• WORK REQUEST: Reproduce all of the data below without alteration; exclude every picture.

*** DATASET RECORDS ***

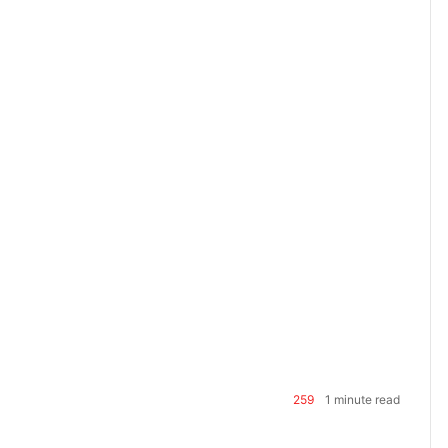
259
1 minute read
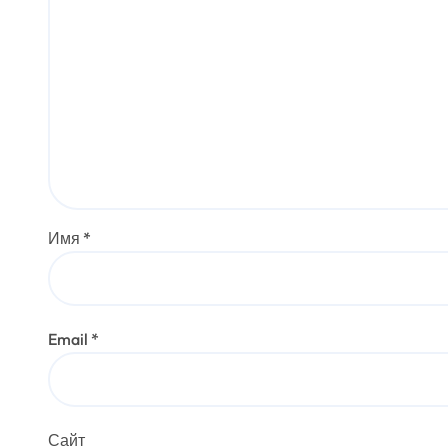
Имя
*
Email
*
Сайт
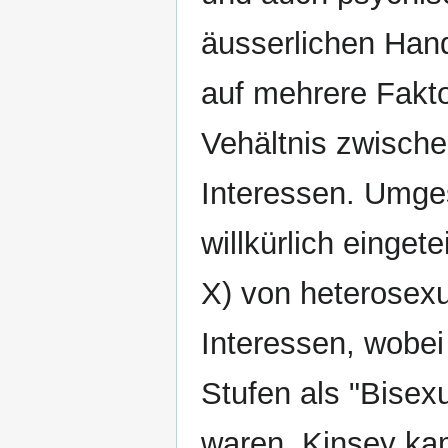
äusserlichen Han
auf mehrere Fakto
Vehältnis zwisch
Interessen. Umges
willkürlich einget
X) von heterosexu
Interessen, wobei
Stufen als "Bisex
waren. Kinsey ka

*** End of DATASET RECORDS ***

• RESPONSE TO THE EXERCISE:
259
1 minute read
Имя
*
Email
*
Сайт
äusserlichen Han
auf mehrere Fakto
Vehältnis zwisch
Interessen. Umges
willkürlich einget
X) von heterosexu
Interessen, wobei
Stufen als "Bisex
waren. Kinsey ka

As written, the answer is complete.